Would her plan work with the degree of uncontrolled fire that was likely to be trailing the Rook in the next hour or so? She somehow doubted it; after all, if she played her hand now Dentius could always belay the fire and have the Slipstreamers shot instead.
She almost opened her mouth anyway to give Dentius her ultimatum—but he was addressing the crowd. "We will be rendezvousing with the rest of our ships within the hour," he shouted. "We've seen their semaphores blinking in the night air. The little Slipstream fleet has been utterly destroyed. To celebrate, as we sail into formation with our brothers, you will light our way. And your smoke will trail behind us for a hundred miles—two hundred miles!" His men cheered and Dentius raised a fist.

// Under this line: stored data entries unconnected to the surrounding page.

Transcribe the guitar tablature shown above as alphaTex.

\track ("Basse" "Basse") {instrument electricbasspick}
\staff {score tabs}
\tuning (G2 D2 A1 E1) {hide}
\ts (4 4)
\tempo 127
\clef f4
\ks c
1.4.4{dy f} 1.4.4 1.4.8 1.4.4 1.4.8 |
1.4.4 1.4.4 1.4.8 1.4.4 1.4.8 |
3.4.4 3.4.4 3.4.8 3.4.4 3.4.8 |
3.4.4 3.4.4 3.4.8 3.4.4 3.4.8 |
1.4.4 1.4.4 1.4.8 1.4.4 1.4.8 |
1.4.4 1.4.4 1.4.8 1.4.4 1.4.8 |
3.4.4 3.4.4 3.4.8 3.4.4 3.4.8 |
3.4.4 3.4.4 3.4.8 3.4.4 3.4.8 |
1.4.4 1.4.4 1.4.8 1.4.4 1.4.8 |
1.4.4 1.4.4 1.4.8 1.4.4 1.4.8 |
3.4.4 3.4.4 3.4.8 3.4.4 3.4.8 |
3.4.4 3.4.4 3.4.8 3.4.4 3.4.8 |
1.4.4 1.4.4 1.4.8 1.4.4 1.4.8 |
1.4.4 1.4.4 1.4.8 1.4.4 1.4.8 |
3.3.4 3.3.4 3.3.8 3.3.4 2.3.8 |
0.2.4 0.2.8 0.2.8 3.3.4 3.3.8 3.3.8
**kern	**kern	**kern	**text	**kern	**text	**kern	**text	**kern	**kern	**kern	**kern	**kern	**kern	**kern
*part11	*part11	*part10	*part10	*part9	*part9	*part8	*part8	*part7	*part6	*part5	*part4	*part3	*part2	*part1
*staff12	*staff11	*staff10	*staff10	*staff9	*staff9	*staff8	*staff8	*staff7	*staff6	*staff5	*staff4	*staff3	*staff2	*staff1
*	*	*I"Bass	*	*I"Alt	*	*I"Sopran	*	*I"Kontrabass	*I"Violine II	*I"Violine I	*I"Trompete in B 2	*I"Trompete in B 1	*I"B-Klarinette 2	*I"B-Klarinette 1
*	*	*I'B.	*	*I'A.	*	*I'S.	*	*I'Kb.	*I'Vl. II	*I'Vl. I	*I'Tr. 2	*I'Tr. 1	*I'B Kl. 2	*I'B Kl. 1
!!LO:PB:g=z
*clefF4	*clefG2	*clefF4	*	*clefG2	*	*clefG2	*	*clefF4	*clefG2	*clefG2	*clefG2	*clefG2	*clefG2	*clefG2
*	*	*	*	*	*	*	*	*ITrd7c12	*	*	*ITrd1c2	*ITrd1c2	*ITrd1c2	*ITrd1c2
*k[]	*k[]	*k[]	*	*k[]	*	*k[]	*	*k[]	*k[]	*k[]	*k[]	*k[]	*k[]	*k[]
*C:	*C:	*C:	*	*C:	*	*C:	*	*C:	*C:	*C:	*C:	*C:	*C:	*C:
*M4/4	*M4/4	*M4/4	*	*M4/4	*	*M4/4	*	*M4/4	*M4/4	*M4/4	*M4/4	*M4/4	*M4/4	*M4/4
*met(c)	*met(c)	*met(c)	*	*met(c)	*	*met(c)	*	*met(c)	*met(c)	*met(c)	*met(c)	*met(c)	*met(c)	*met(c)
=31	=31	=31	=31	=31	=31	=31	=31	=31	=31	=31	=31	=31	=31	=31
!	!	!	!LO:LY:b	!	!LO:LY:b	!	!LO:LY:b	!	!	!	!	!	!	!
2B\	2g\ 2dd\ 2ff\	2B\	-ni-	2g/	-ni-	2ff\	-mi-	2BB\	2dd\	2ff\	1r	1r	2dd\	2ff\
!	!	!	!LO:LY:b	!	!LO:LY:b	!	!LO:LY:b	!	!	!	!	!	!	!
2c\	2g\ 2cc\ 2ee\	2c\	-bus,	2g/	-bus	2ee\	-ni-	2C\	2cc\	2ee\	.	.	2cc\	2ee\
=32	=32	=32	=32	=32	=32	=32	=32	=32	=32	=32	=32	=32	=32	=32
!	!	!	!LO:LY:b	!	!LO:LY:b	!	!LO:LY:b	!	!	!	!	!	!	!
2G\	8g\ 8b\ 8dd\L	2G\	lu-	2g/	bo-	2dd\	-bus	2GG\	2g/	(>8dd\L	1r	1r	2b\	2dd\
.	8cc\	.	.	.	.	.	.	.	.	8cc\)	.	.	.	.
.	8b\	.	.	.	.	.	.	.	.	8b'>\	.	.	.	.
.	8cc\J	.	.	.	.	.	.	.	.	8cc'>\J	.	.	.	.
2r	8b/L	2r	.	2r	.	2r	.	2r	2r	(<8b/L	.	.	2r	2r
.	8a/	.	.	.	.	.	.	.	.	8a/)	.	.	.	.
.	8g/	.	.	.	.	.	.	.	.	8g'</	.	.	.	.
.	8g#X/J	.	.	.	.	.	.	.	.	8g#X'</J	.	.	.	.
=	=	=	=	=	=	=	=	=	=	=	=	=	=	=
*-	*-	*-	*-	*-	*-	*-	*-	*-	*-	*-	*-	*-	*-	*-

Dentius had come to her last night, and she'd submitted to his dark attentions. Venera's revulsion for the man had reached an almost religious pitch; she hadn't felt such intensity of emotion since the bandages were removed and she first saw her scar in the mirror. Yet she'd known he was waiting for her to try something. He would have happily taken the pretext to kill her, she knew. So instead of reaching for a hatpin or the comfortable heaviness of her jewel box, she had lain there and listened to him talk. He was a man crushed beneath the weight of his own history.
Dentius had once been a captain in the Aerie navy. Upon the fall of his nation he had escaped into winter along with some of his compatriots. But he still dreamt of a triumphant return, someday. Despite his own better judgment, the notion that the treasure of Anetene might be real had seized his imagination. He couldn't help talking about what he might do with a king's ransom in money: build a fleet and free his homeland. In his own mind, Dentius was still an embattled airman, biding his time. He was not really a pirate, though he acknowledged that he must play the role.